Remote Access Security

There are several ways you can set up remote access security to prevent unauthorized access. In addition to supporting NetWare^® security (verifying NetWare password expiration), remote access provides port security at connection time.

Remote access security controls access to the remote access ports and services and determines the following:

• Which callers can establish connections
• When callers can establish connections
• Which resources callers can use on the network

You can authenticate remote access security both logically and physically. Logical authentication involves assigning usernames and passwords, and setting up restrictions. Physical authentication involves installing third-party hardware devices between the remote access ports and the modems.

Usernames

Usernames provide the first level of security. In a NetWare 4^TM or later environment, by default, all users in the container that you specified as having the Connect Rights Level can access the remote access server and establish a logical connection to the network. The user's access rights depend on the user's physical location in the tree and the trustee rights assigned to the CONNECT object.
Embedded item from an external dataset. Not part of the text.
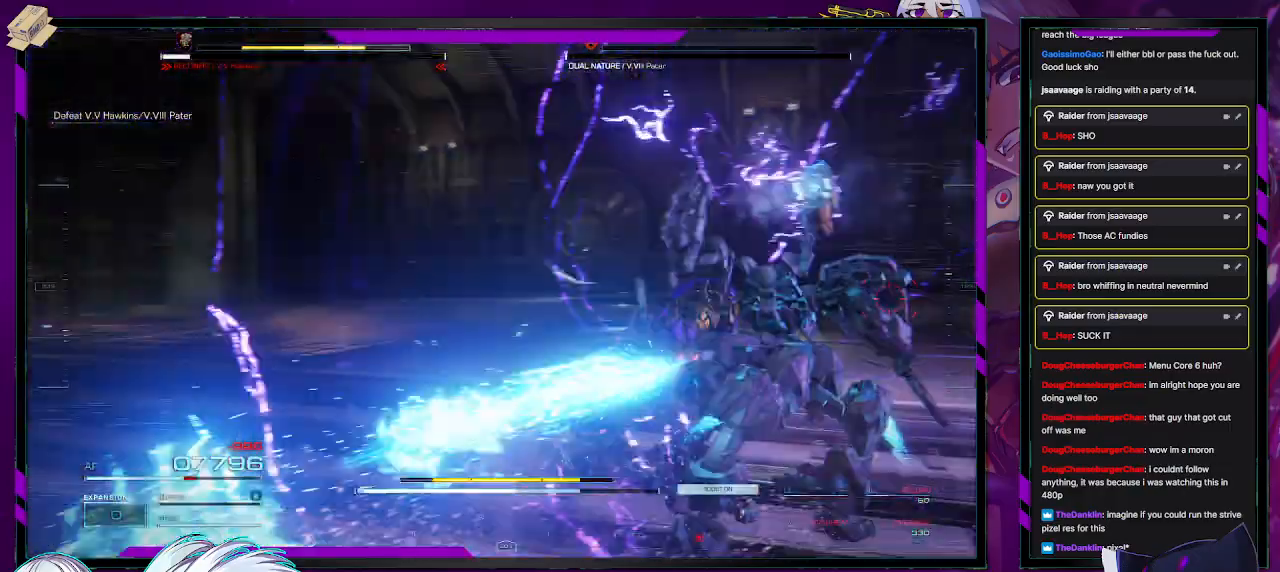
{"buttons": ["L2", "R2"], "left_stick": "up", "right_stick": "right", "events": [[250, "left_stick", "up"], [250, "right_stick", "center"], [483, "right_stick", "right"]]}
Another way to restrict access by username is to use the console SET commands SET NWC CHECK CONTEXT=ON and SET NWC CHECK CONTEXT NAME=<context >. Only users with names of context are allowed access.

Passwords

Before establishing a connection, remote access authenticates clients by prompting them for one of the following passwords:

• NetWare password
• Remote Client password

  NOTE:  Remote access allows you to disable security and the prompt for the remote access Remote Client password.

Remote Client Password

The Remote Client password is designed so that NetWare security is not compromised by passing NetWare passwords in plain text or any other form over the wire. Remote Client passwords are used in the following cases:

• Remote AppleTalk nodes.
• Remote Windows or IP nodes using the Password Authentication Protocol (PAP) or the Challenge Handshake Authentication Protocol (CHAP) method of authentication. (The Windows 95 and Windows NT dial-up networking support uses PAP or CHAP.) The passwords for PAP and CHAP are case-sensitive.

  Remote Client passwords are not required if you are using the default NetWare Connect^TM Authentication Protocol (NWCAP) security.

• Remote control dial-in users.

  NOTE:  If a Remote Client password is not assigned, the remote user using PAP or CHAP cannot gain access without a password. The remote user can gain access without a password only if the administrator enters Set PPPRNS AdmitNoConfig=ON at the server console. Set this flag to OFF to require a Remote Client password. By default, this flag is set to OFF and a Remote Client password is required.

Initially, you assign Remote Client passwords and then allow callers to choose and change their passwords. You can enhance security for Remote Client passwords by requiring the following:

• Minimum password length
• Limited number of connection attempts

If you allow callers to change their passwords, you can increase password security by requiring users to change passwords periodically. Remote access provides Windows and Macintosh tools to enable remote node users to change Remote Client passwords. Refer to the Novell Internet Access Server 4.1 remote access online help for more information about these tools. The NetWare Connect Service Selector (NWCSS) also provides an option for remote control dial-in users to change their Remote Client passwords. Passwords can contain up to 16 characters if the extended password feature is enabled.

Figure 5, Figure 6, and Figure 7 illustrate how security is implemented for each of the remote access services: PPP Remote Node Service (PPPRNS), AppleTalk Remote Access Service (ARAS), and NASI^TM (NetWare Asynchronous Services Interface^TM ) Connection Service (NCS), respectively.

Figure 5
PPPRNS Security

Figure 6
ARAS Security

Figure 7
NCS Security

Restrictions

Restrictions control when and where a caller can connect, and they protect your network from unauthorized access. The following restrictions are configurable within remote access; however, after you establish a connection, NetWare security applies during login:

• Port restrictions ---These restrictions limit users or services from accessing all ports.

• Service restrictions ---These restrictions limit users or ports from accessing all services.

• Time restrictions ---These restrictions limit the amount of time users can remain connected, disconnect a user if a connection remains idle for a set time, and limit the hours (the time of day and week) that a service can access a port.

• Zone restrictions ---These restrictions limit callers from accessing specific AppleTalk zones on the network.

• Dial-out restrictions ---These restrictions limit users to dialing out to authorized telephone numbers. This applies only when a modem-independent group is used; refer to Configuring NCS.

• Dialback restrictions ---These restrictions enforce network security and allow the user to reverse charges by having a service call back. Dialback occurs when a remote user calls in, the call is validated, and remote access disconnects the call and dials back.

• Account restrictions ---These restrictions lock a user's account when certain limits are exceeded.

  When an account is locked, no one can connect using that username. You specify that an account is locked automatically when the password expires and the three grace logins are used up, or when a set number of incorrect passwords is used.

  To unlock an account locked by intruder lockout, you can modify the user's security parameters or Remote Client password. To unlock an account locked by password expiration and running out of grace logins, modify the user's Remote Client password.